MS: I think often choreographers in New York talk about the difficulties of making work and in Europe people talk more about the work itself. It’s true that when we were talking about the dancing in New York, it was very immediate, very movement-based, and all of a sudden there was a chance to think about the total experience, to work with a whole set of production values that I didn’t have access to in New York. My performances stopped bringing dancers onstage. They started becoming people. And I started to investigate theatricality and how to translate choreographic ideas into other mediums and forms, using choreographic strategies to compose text or to collaborate with artists in video and sound.

PJ: Disfigure Study was the piece that brought you to large international attention. What were the conditions for making this work?

MS: The budget was rather limited. I had the theatre two weeks before the premiere and worked with the dancers in residency in Leuven and rehearsed as well in New York. The whole piece was an accumulation of two years of work. Hard to remember, it was so long ago.

PJ: As you gained prominence with this work, how did it change your perception of the work and yourself as a choreographer?

MS: Don’t know.

PJ: As a choreographer you have not settled into a large institutional practice and structure, is that something you would desire? Or would you say your time in Zurich was that possibility?

MS: I have a dual interest in both the need to construct work to practice the art of composition with different ideas or starting points, such as monstrosity, fanaticism, ghosts, absence, loss, and build a world with others from there.
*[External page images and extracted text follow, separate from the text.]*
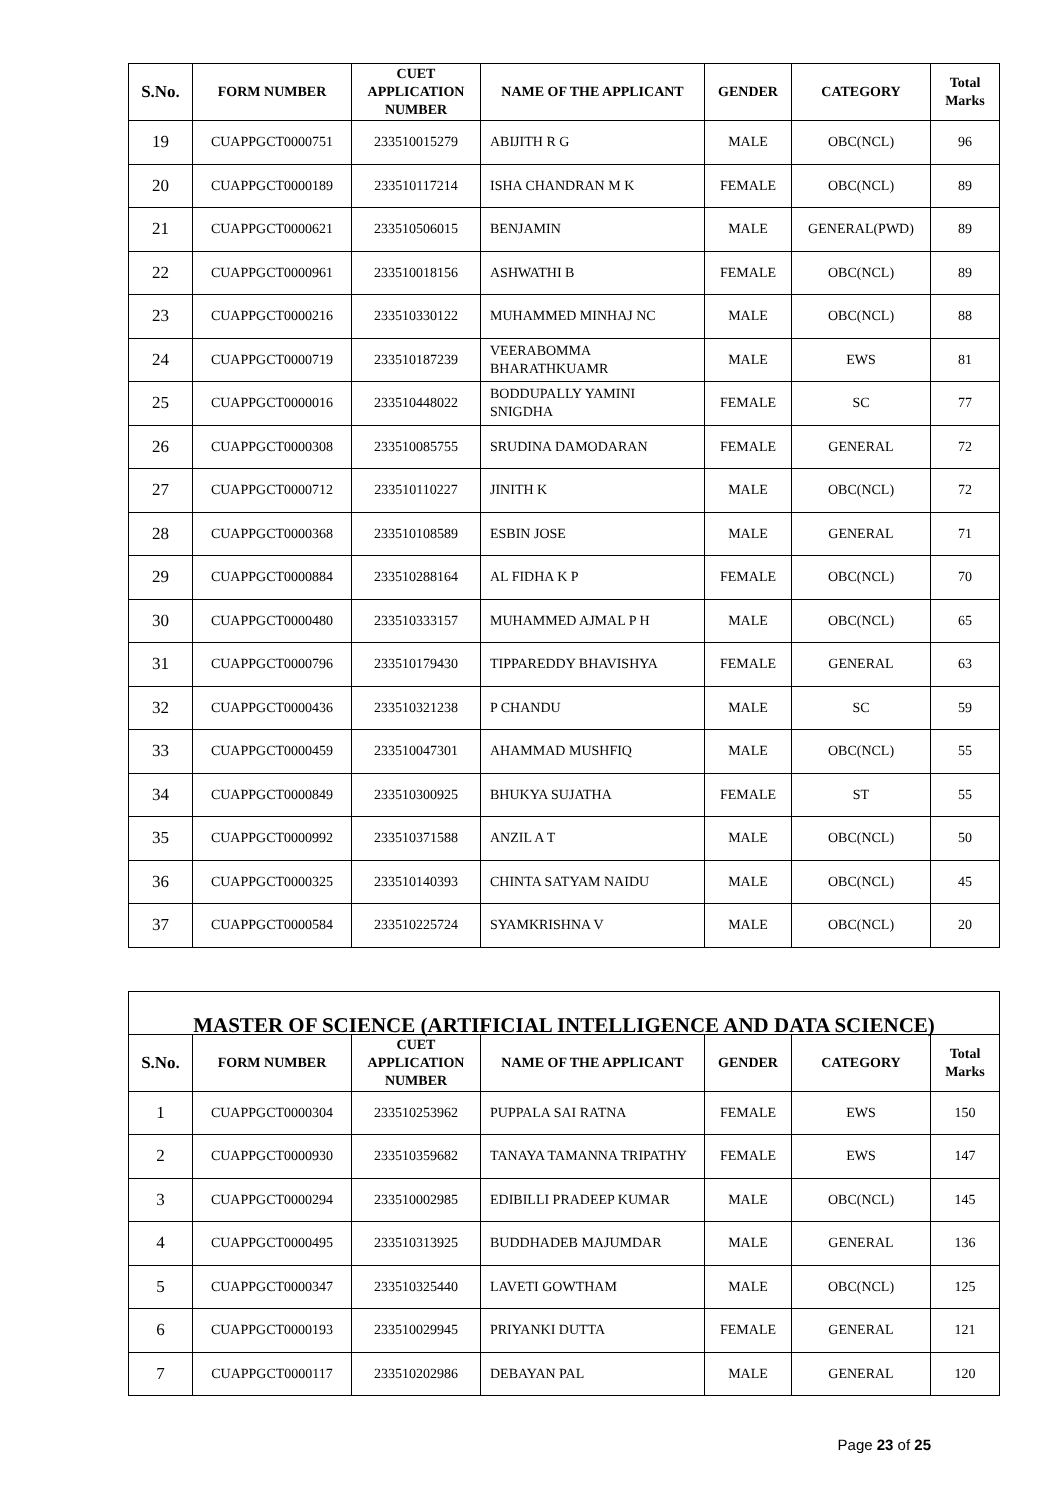| S.No. | FORM NUMBER | CUET APPLICATION NUMBER | NAME OF THE APPLICANT | GENDER | CATEGORY | Total Marks |
| --- | --- | --- | --- | --- | --- | --- |
| 19 | CUAPPGCT0000751 | 233510015279 | ABIJITH R G | MALE | OBC(NCL) | 96 |
| 20 | CUAPPGCT0000189 | 233510117214 | ISHA CHANDRAN M K | FEMALE | OBC(NCL) | 89 |
| 21 | CUAPPGCT0000621 | 233510506015 | BENJAMIN | MALE | GENERAL(PWD) | 89 |
| 22 | CUAPPGCT0000961 | 233510018156 | ASHWATHI B | FEMALE | OBC(NCL) | 89 |
| 23 | CUAPPGCT0000216 | 233510330122 | MUHAMMED MINHAJ NC | MALE | OBC(NCL) | 88 |
| 24 | CUAPPGCT0000719 | 233510187239 | VEERABOMMA BHARATHKUAMR | MALE | EWS | 81 |
| 25 | CUAPPGCT0000016 | 233510448022 | BODDUPALLY YAMINI SNIGDHA | FEMALE | SC | 77 |
| 26 | CUAPPGCT0000308 | 233510085755 | SRUDINA DAMODARAN | FEMALE | GENERAL | 72 |
| 27 | CUAPPGCT0000712 | 233510110227 | JINITH K | MALE | OBC(NCL) | 72 |
| 28 | CUAPPGCT0000368 | 233510108589 | ESBIN JOSE | MALE | GENERAL | 71 |
| 29 | CUAPPGCT0000884 | 233510288164 | AL FIDHA K P | FEMALE | OBC(NCL) | 70 |
| 30 | CUAPPGCT0000480 | 233510333157 | MUHAMMED AJMAL P H | MALE | OBC(NCL) | 65 |
| 31 | CUAPPGCT0000796 | 233510179430 | TIPPAREDDY BHAVISHYA | FEMALE | GENERAL | 63 |
| 32 | CUAPPGCT0000436 | 233510321238 | P CHANDU | MALE | SC | 59 |
| 33 | CUAPPGCT0000459 | 233510047301 | AHAMMAD MUSHFIQ | MALE | OBC(NCL) | 55 |
| 34 | CUAPPGCT0000849 | 233510300925 | BHUKYA SUJATHA | FEMALE | ST | 55 |
| 35 | CUAPPGCT0000992 | 233510371588 | ANZIL A T | MALE | OBC(NCL) | 50 |
| 36 | CUAPPGCT0000325 | 233510140393 | CHINTA SATYAM NAIDU | MALE | OBC(NCL) | 45 |
| 37 | CUAPPGCT0000584 | 233510225724 | SYAMKRISHNA V | MALE | OBC(NCL) | 20 |
| MASTER OF SCIENCE (ARTIFICIAL INTELLIGENCE AND DATA SCIENCE) | | | | | | |
| --- | --- | --- | --- | --- | --- | --- |
| S.No. | FORM NUMBER | CUET APPLICATION NUMBER | NAME OF THE APPLICANT | GENDER | CATEGORY | Total Marks |
| 1 | CUAPPGCT0000304 | 233510253962 | PUPPALA SAI RATNA | FEMALE | EWS | 150 |
| 2 | CUAPPGCT0000930 | 233510359682 | TANAYA TAMANNA TRIPATHY | FEMALE | EWS | 147 |
| 3 | CUAPPGCT0000294 | 233510002985 | EDIBILLI PRADEEP KUMAR | MALE | OBC(NCL) | 145 |
| 4 | CUAPPGCT0000495 | 233510313925 | BUDDHADEB MAJUMDAR | MALE | GENERAL | 136 |
| 5 | CUAPPGCT0000347 | 233510325440 | LAVETI GOWTHAM | MALE | OBC(NCL) | 125 |
| 6 | CUAPPGCT0000193 | 233510029945 | PRIYANKI DUTTA | FEMALE | GENERAL | 121 |
| 7 | CUAPPGCT0000117 | 233510202986 | DEBAYAN PAL | MALE | GENERAL | 120 |
Page 23 of 25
But it’s equally important that I have time for process to exchange with other artists, such as the project I am in now, so that I can continue movement investigations. I wouldn’t want to just play in these larger and larger houses but equally for the audience to experience the work in more intimate settings. In Zurich, I was able to meet Christoph Marthaler who was older and more experienced than me — to see the actors interact and change roles from night to night, to share a space where other people were making work, to watch them build the set, to see the costumes being made, to see different artists and designers work in the same house. I loved that.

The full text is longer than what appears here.